167 páginas
(Mayo 2026)
Delia Marén aparece muerta en su cocina, sentada en su silla, sin una sola marca. A su lado, una tarta de cereza recién hecha, intacta. Nadie sabe quién la horneó.
Su testamento impone una condición tan impecable como su vida entera: sus tres hijos deberán encerrarse setenta y dos horas en la casa familiar y grabar, cada uno, una confesión sincera sobre la madre que tuvieron. La herencia será para el más sincero.
Tomás, el mayor, vuelve a la casa con la cabeza llena de huecos y las manos demasiado limpias. Daniel, el del medio, llega buscando lo de siempre y huyendo de lo que nunca dice. Marina, la pequeña, sonríe, hornea y lo recuerda todo. Tres hermanos. Tres confesiones. Tres madres distintas que no pueden ser la misma mujer.
Porque hay algo que Tomás no consigue recordar: dónde estuvo la noche en que su madre murió. Y cuanto más escucha las cintas, menos seguro está de quién fue el monstruo de esta casa. O de si lo tiene delante cada vez que se mira al espejo.
Una madre que cerraba las puertas «para que no pasaras frío». Un cuidado que era una jaula tejida con ternura. Y la certeza, página a página, de que quien sabe exactamente lo que necesitas también sabe exactamente cómo no soltarte jamás.
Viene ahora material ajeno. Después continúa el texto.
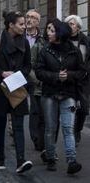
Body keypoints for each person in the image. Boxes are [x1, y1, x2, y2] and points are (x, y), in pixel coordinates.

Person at [0, 11, 33, 173]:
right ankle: (0, 158)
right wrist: (2, 73)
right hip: (0, 88)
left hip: (17, 87)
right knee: (1, 124)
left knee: (18, 125)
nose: (24, 26)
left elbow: (27, 66)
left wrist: (19, 76)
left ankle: (21, 160)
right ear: (11, 25)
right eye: (21, 24)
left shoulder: (24, 43)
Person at [35, 19, 85, 174]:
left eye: (51, 30)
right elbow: (39, 72)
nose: (48, 33)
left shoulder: (74, 51)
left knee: (68, 128)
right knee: (50, 128)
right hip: (49, 94)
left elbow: (82, 71)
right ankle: (50, 157)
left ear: (60, 33)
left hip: (68, 93)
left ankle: (71, 161)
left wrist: (68, 75)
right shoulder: (45, 51)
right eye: (48, 30)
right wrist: (56, 76)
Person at [64, 15, 90, 145]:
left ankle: (77, 129)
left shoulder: (85, 41)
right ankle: (70, 133)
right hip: (68, 79)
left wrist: (86, 71)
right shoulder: (63, 40)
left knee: (84, 109)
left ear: (78, 27)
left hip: (83, 80)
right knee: (70, 107)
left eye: (72, 24)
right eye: (68, 24)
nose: (69, 26)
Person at [25, 9, 46, 153]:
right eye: (27, 17)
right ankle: (15, 132)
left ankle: (37, 138)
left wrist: (37, 78)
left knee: (36, 109)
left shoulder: (42, 39)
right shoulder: (20, 37)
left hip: (35, 79)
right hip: (19, 77)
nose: (29, 20)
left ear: (38, 22)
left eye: (33, 17)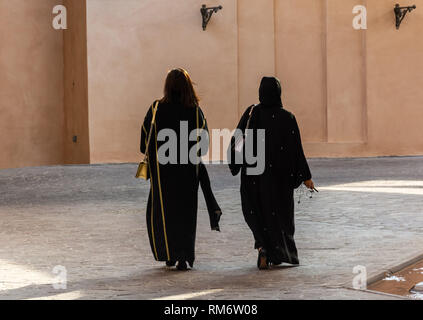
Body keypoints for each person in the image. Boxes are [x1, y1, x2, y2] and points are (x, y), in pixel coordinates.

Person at [228, 76, 315, 270]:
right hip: (279, 179)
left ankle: (262, 247)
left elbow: (238, 141)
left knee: (256, 211)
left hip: (253, 176)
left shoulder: (252, 113)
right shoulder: (288, 118)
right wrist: (306, 176)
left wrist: (237, 163)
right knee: (278, 215)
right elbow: (296, 150)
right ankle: (279, 253)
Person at [140, 68, 221, 271]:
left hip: (163, 173)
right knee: (186, 214)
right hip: (187, 172)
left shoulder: (156, 109)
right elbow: (203, 143)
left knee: (164, 213)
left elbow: (144, 142)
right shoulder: (194, 111)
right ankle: (184, 256)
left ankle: (168, 252)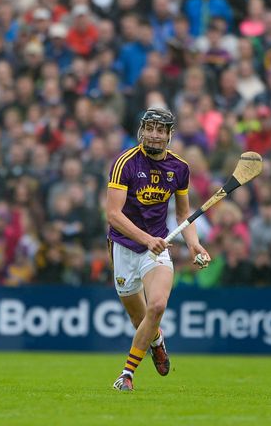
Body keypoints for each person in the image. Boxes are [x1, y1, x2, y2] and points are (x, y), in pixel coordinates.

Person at [106, 107, 210, 391]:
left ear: (169, 134)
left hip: (156, 249)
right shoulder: (125, 162)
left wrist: (194, 244)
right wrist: (144, 239)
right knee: (140, 319)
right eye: (150, 128)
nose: (154, 134)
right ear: (142, 130)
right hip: (125, 247)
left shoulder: (179, 168)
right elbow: (114, 214)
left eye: (160, 130)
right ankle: (157, 342)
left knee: (158, 306)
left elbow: (183, 216)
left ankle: (127, 374)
Un thriller psicológico de atmósfera asfixiante, confesiones que se contradicen y un giro que obliga a releerlo todo.
MI OPINIÓN
Tres hijos llegan a casa después de la muerte de su madre. Para heredar les pide que pasen setenta y dos horas juntos en la casa y que graben una cinta, una confesión sobre ella, su madre y que en base a eso decidirá el reparto, la premisa parte de una gran duda ¿como va a repartir algo según lo que se diga en las grabaciones? ¿como va a poder decidir eso alguien que ya ha muerto? Capítulo a capítulo vamos conociendo a los tres hijos pero especialmente a Tomás que sufre graves períodos de amnesia. Una vez que vamos conociendo lo que cada uno piensa es fácil tomar partido, decantarse por alguno de los hijos o sospechar de otro. Es un thriller psicológico bastante asfixiante porque en ningún momento salen de la casa, la información que se le da al lector va cambiando según quien la cuenta y la manipulación es la moneda de cambio. Una lectura fácil, rápida e intensa.